Neste contexto, aliás, parece adequada e recomendável a cautela adotada por Prieto Sanchís, para quem não existe uma corrente unitária de pensamento, mas apenas uma série de coincidências e tendências comuns que, de um modo geral, apontam para a formação de uma nova cultura jurídica.

Trata-se, com efeito, de uma expressão que ingressou definitivamente no léxico jurídico e de um modo geral, vem sendo empregada para se referir às tentativas de explicar as transformações ocorridas no campo do Direito a partir da Segunda Guerra Mundial, mas cuja amplitude semântica alcança três níveis, conforme adverte Carbonell:

(a)     os textos constitucionais promulgados na segunda metade do século XX, em que se incorporam normas substanciais que condicionam a atuação do Estado na realização dos fins e objetivos estabelecidos;

(b)     as práticas jurisprudenciais assumidas pelos tribunais e cortes constitucionais, cuja atuação implica parâmetros interpretativos compatíveis com o grau de racionalidade exigido pelas decisões judiciais;

(c)     a construção de aportes teóricos para compreender os novos textos constitucionais e aperfeiçoar as novas práticas jurisprudenciais.
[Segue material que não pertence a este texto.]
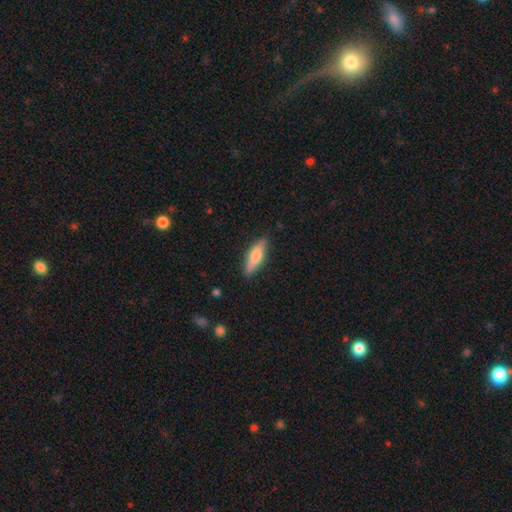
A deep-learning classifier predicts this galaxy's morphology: A smooth galaxy with no disk features (65%) that is cigar-shaped (61%).

Vote fractions:
- Smooth or featured? smooth: 65% / featured or disk: 29% / star or artifact: 6%
- How rounded? cigar-shaped: 61% / in between: 37% / round: 2%
- Merging? none: 86% / minor disturbance: 11% / major disturbance: 2% / merger: 1%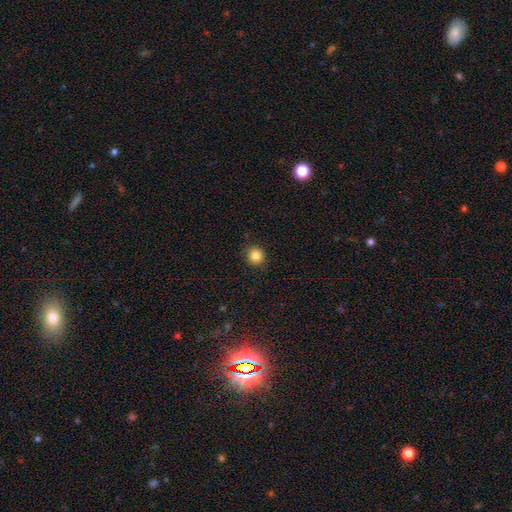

Observa-se, neste contexto, que o neoconstitucionalismo — em sentido fraco — parte do surgimento do Estado Constitucional, instituído pelas cartas políticas promulgadas após a Segunda Guerra Mundial; aponta para uma nova prática jurídica, voltada à concretização dos direitos fundamentais; e, por fim, exige uma Teoria do Direito com ele compatível, uma vez que o velho positivismo não seria capaz de explicar as mudanças provocadas por este novo paradigma.

E aqui, precisamente, é onde reside o problema: o neoconstitucionalismo apresenta-se como uma alternativa ao positivismo jurídico.

Todavia, segundo Ferrajoli, a expressão neoconstitucionalismo mostra-se ambígua e, além disso, equivocada, porque o termo constitucionalismo pertence ao léxico político (e não jurídico). Para o renomado jurista italiano, constitucionalismo designa uma ideologia, ligada à tradição liberal, servindo de sinônimo para Estado Liberal de Direito, em cujas raízes se encontram os ideais jusnaturalistas.

Por isto, a expressão constitucionalismo não encontra simetria com as noções de modelo de sistema jurídico e/ou de Teoria do Direito, de maneira que não pode ser contraposta ao positivismo jurídico, sobretudo quando identificado com a ideia de primado da lei.

Assim, para superar a equivocada oposição entre neoconstitucionalismo e positivismo jurídico, Ferrajoli propõe uma terminologia diversa e uma tipologia correlata, partindo da ideia de que o termo constitucionalismo jurídico equivale ao Estado Constitucional de Direito — em contraste com o constitucionalismo político, que corresponde ao Estado Legislativo de Direito — e serve, ao fim e ao cabo, para designar o constitucionalismo rígido que caracteriza as atuais democracias constitucionais.

É neste cenário, portanto, que Ferrajoli introduz aquelas que, atualmente, são as duas maneiras de se conceber este novo paradigma — constitucionalismo jurídico—, sobre cujas bases se apresentam uma gama de teorias do Direito: de um lado, o constitucionalismo argumentativo, que visa à superação do positivismo; de outro, o constitucionalismo garantista, que aposta na reformulação do positivismo.

Como se vê, a questão assume novos contornos na medida em que exige uma investigação mais aprofundada acerca do que cada concepção entende por positivismo jurídico. No entanto, esta é uma tarefa que demandaria outras colunas. Trata-se, aliás, do núcleo de um importante diálogo travado entre juristas brasileiros e o mestre florentino, que resultou na publicação do livro Garantismo, hermenêutica e (neo)constitucionalismo: um debate com Luigi Ferrajoli (veja aqui).

De qualquer modo, é importante deixar claro, ao menos por ora, que tanto o constitucionalismo argumentativo como o constitucionalismo garantista, ao menos em tese, tratam das transformações provocadas pela experiência histórica do segundo pós-guerra, marcada pelo advento das constituições rígidas, que instituem uma série de limites e de vínculos — não apenas formais, mas também substanciais — a todos os poderes públicos.